David - you were right !

LEL.TO & AAE.TO - trust formed .. I was indeed following LEL.TO due to it's Pembina / Nisku plays which are very prolific. However these transactions I do not fancy so much as a growth investor.. I know it's tax efficient for Canadians.. frankly this is just another reasons I like the international plays way more.. such transactions usually put an end to the material upside of the Can.. company converting.. the new ExploreCo has no Pembina acreage also...

biz.yahoo.com

Argo Energy and Lightning Energy Announce Merger, Trust Conversion and Creation of Exploration-Focused Producer
Thursday February 3, 1:59 am ET

(TSX: AAE, LEL)
CALGARY, Feb. 2 /CNW/ - Argo Energy Ltd. and Lightning Energy Ltd. jointly announced today that their respective Boards of Directors have approved a proposal to combine the two entities and create Sequoia Oil & Gas Trust and a public exploration-focused junior producer, White Fire Energy Ltd.

The effect of the transaction is as follows:

The shareholders of Lightning will receive the following for each
Lightning share owned:
- one trust unit of Sequoia Oil & Gas Trust; and
- one share in White Fire Energy.

Shareholders of Argo will receive the following for each Argo share
owned:
- 0.685 of a trust unit of Sequoia Oil & Gas Trust; and
- 0.685 of a share in White Fire Energy.

The units outstanding in Sequoia Oil & Gas Trust and the shares of White Fire Energy will be rolled back on a four for one basis. The transaction will be concluded pursuant to a Plan of Arrangement and is subject to receipt of all necessary approvals, including shareholder approval, Court approval, and regulatory approvals.
Sequoia Oil & Gas Trust will own approximately 95% of Lightning and Argo's current production, including high quality prolific resource plays in the Pembina, Medicine Lodge/Obed, Gift Lake and Sylvan Lake areas of Alberta. The assets of the Trust are expected to produce an average of 9,750 boe/d in the last nine months of 2005. White Fire Energy will own certain of the growth assets and undeveloped lands in Lightning's Pembina area.

The management team of Sequoia Oil & Gas Trust will be led by Bradley Johnson as President and Chief Executive Officer and Ted Hanbury, as Vice-President and Chief Operating Officer. In addition to Mr. Johnson, the Trust Board of Directors will include Ken Woolner, David Tuer, Dennis Chorney, Jim Finkbeiner and Graham Wilson. The Trust expects to name one additional independent Board member prior to closing of the transaction.

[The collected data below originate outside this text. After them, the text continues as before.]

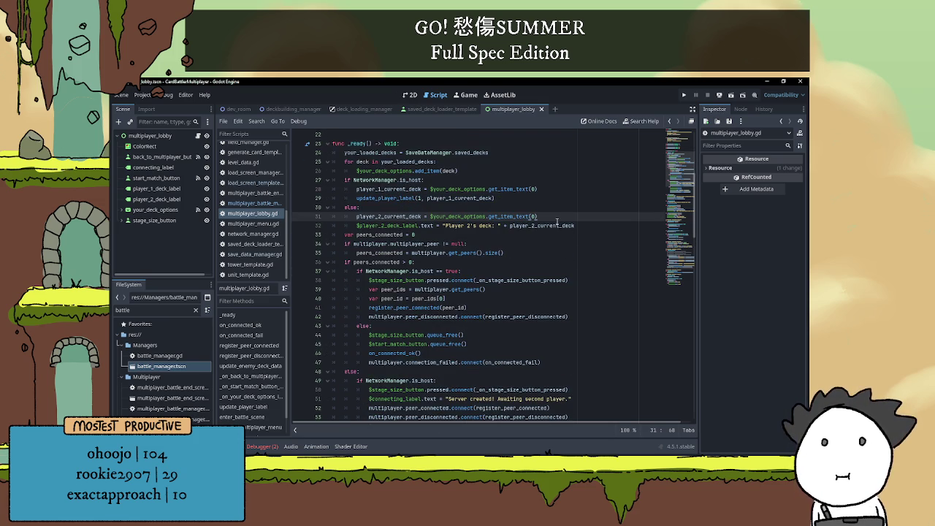
scroll(543, 237, up, 1)
scroll(416, 243, down, 2)
scroll(418, 242, down, 2)
scroll(418, 242, down, 1)
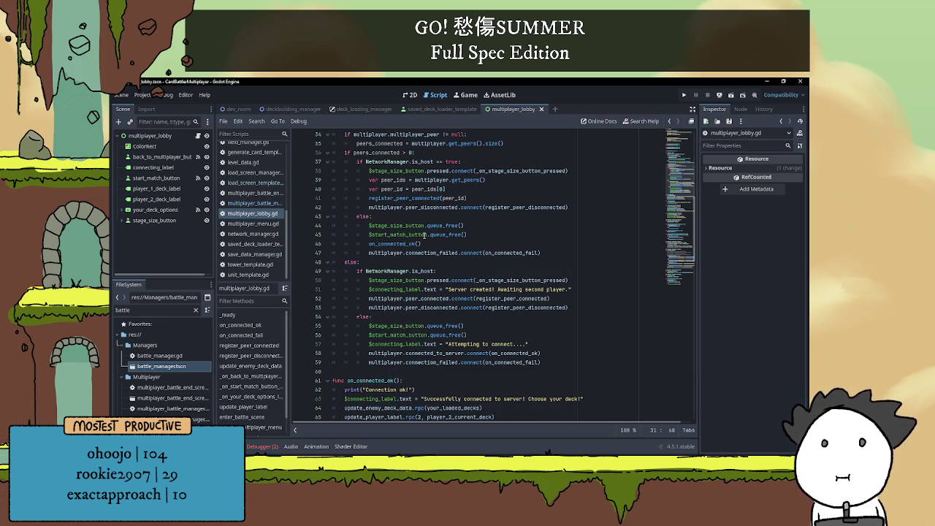
scroll(429, 250, up, 3)
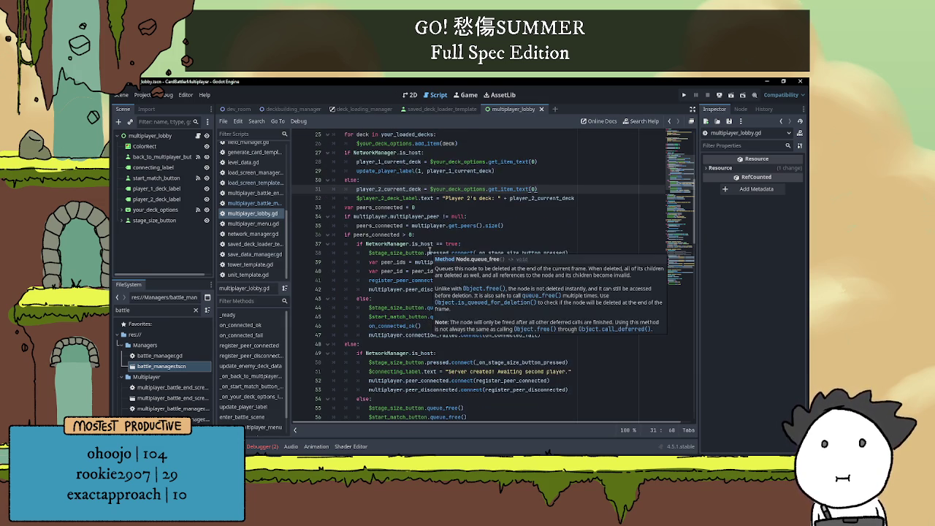
click(397, 152)
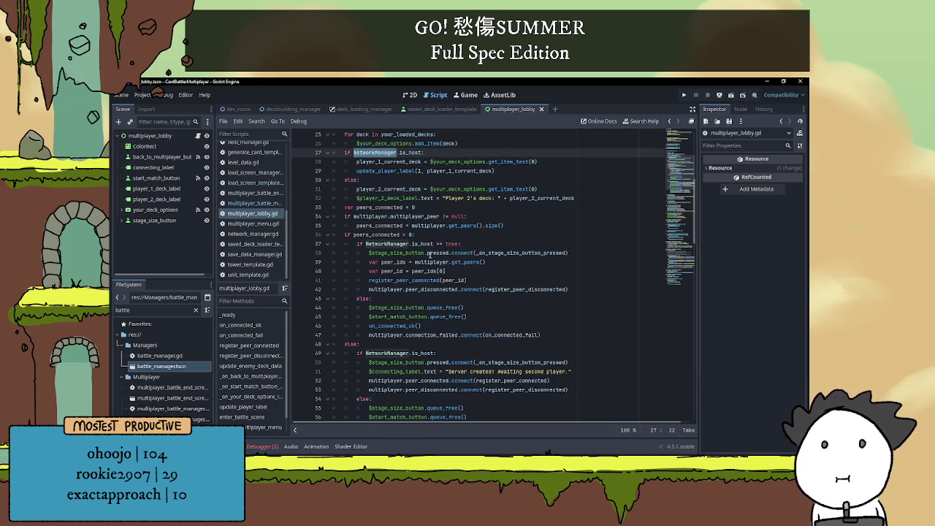
scroll(433, 255, down, 1)
scroll(435, 253, down, 1)
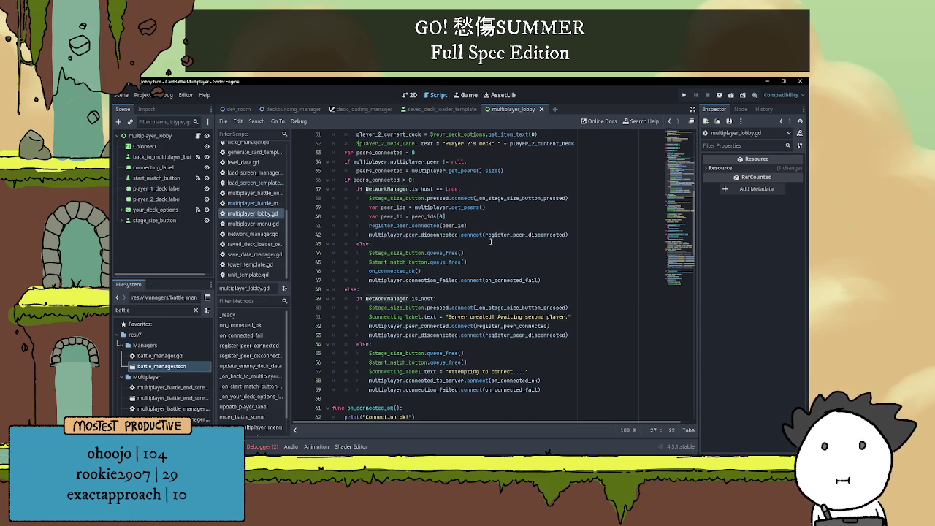
scroll(491, 241, down, 1)
scroll(491, 241, up, 2)
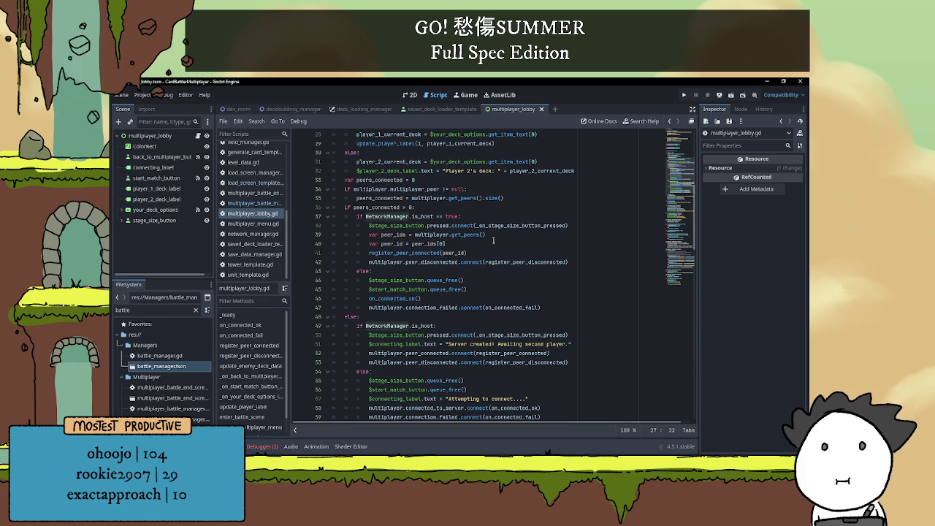
scroll(493, 237, up, 2)
scroll(493, 237, up, 2)
click(493, 235)
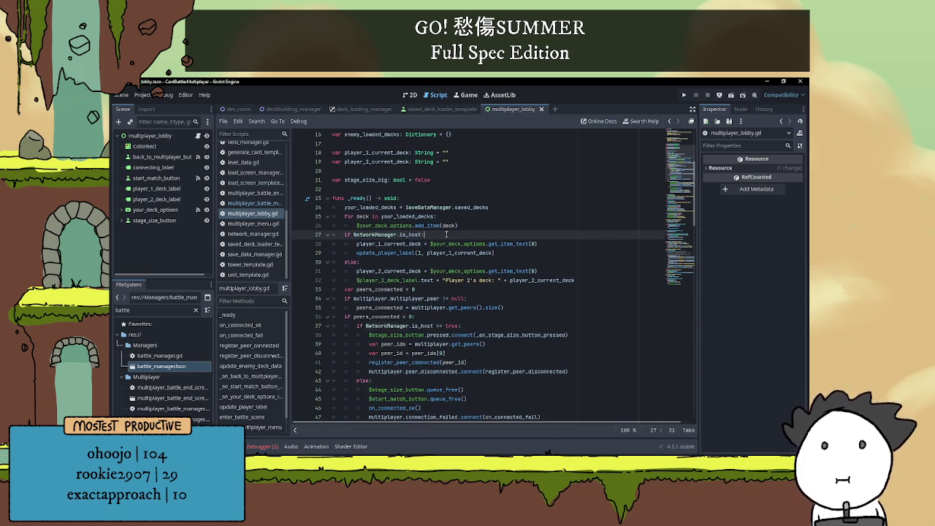
click(397, 262)
Add your_deck_options.disabled = true below the player 2 deck label line in _ready's else branch.
key(Return)
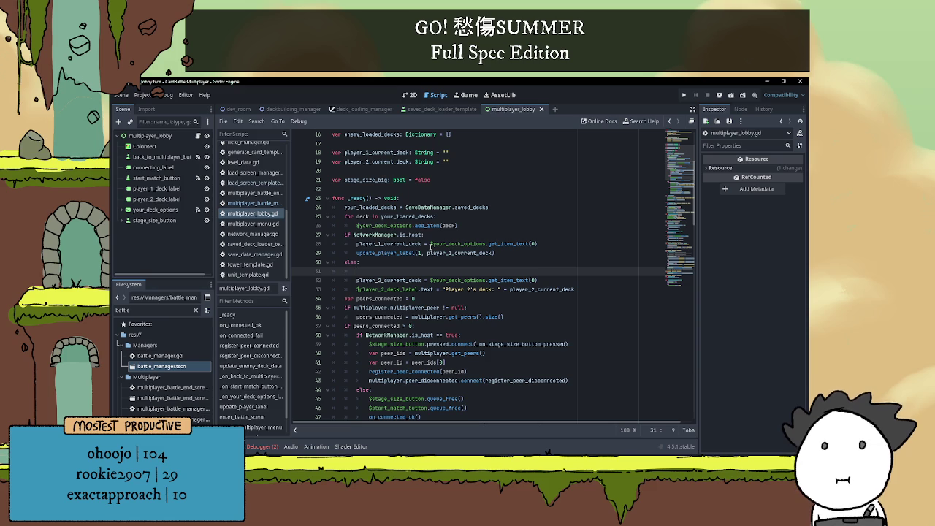
key(BackSpace)
key(BackSpace)
key(BackSpace)
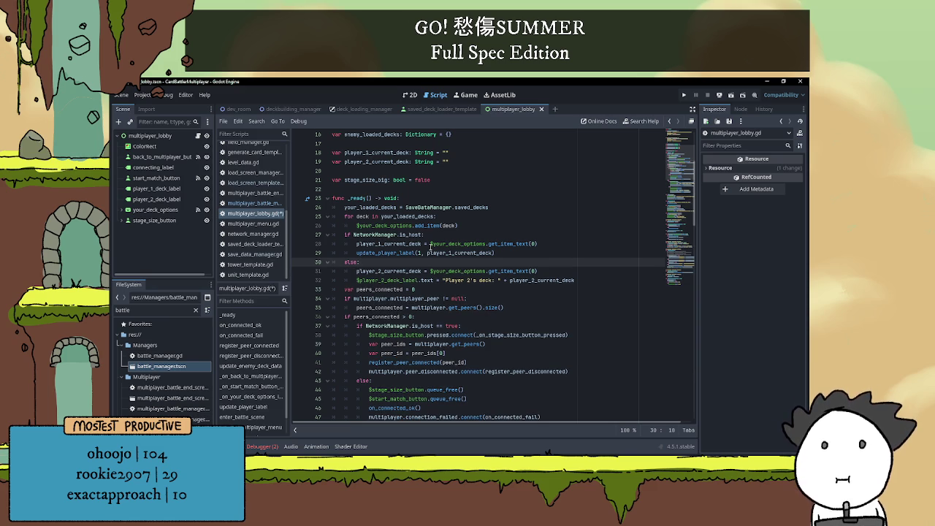
click(598, 279)
key(Return)
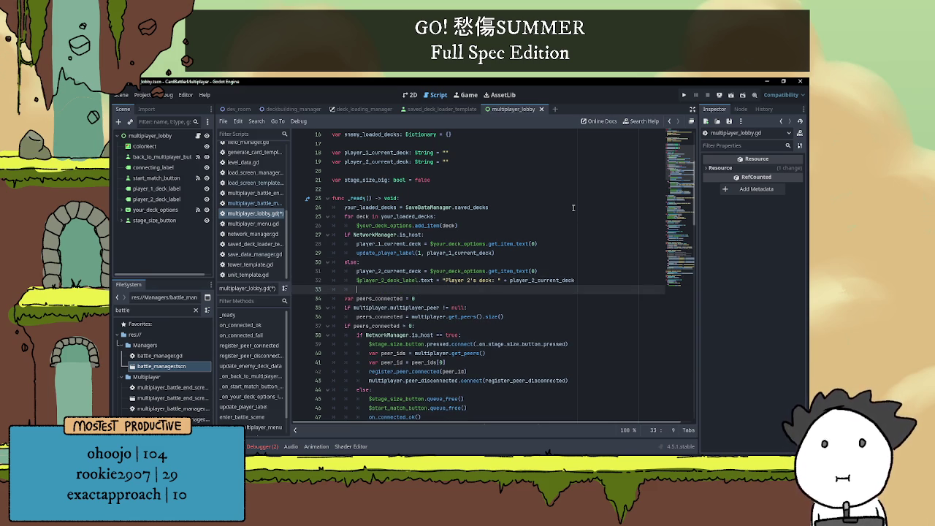
text($your_deck_options)
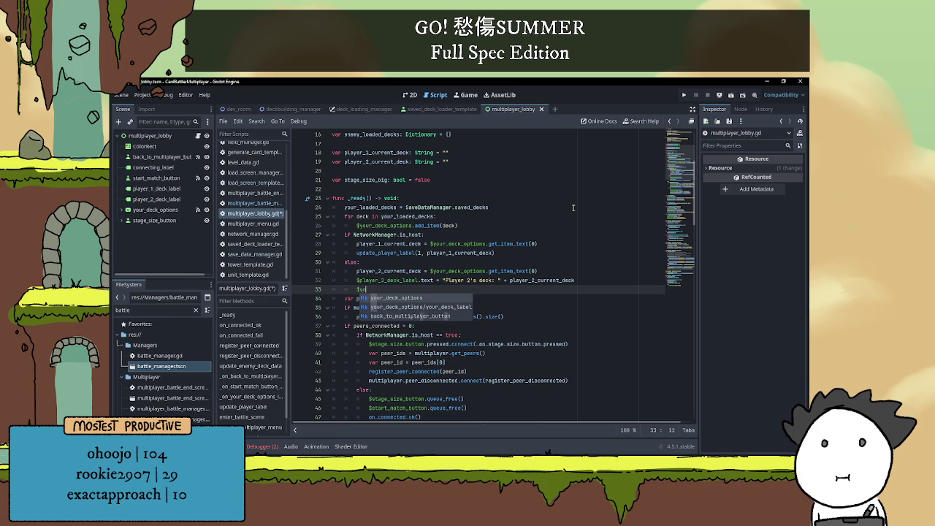
text(.d)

White Fire Energy will be managed by current executives of Lightning, and will be led by Ken Woolner as Executive Chairman and Bob Rosine as President and Chief Executive Officer. Mr. Rosine was a founder of Brooklyn Energy Corporation. Along with Mr. Woolner and Mr. Rosine, the White Fire Energy Board of Directors will include Ted Hanbury, John Brussa, Mr. Finkbeiner and Garry Tanner.

Bradley Johnson joined Argo as its CEO in December 2003. Through a focus on strategic acquisitions, cost control and aggressive development, the Argo team has grown production from 600 boe/d to approximately 4,000 boe/d. Prior to joining Argo, Mr. Johnson was President of an oil and gas consulting firm that provided specialized technical advisory services related to asset optimization and analysis of acquisition opportunities. Mr. Johnson and his team were involved in the sourcing, analysis and execution of more than $10-billion in transactions, including the acquisitions of Poco Petroleum and Canadian Hunter Exploration by Burlington Resources.

Ken Woolner founded Lighting Energy in 2001 and has grown the Company from a blind pool start-up to a producer with productive capacity of more than 5,000 boe/d. Since inception, Lightning's stock price has increased 580%. Prior to founding Lightning, Mr. Woolner was CEO of Velvet Exploration, where he and his team generated a return on investment of more than 900% over a five-year period and grew production to approximately 13,000 boe/d.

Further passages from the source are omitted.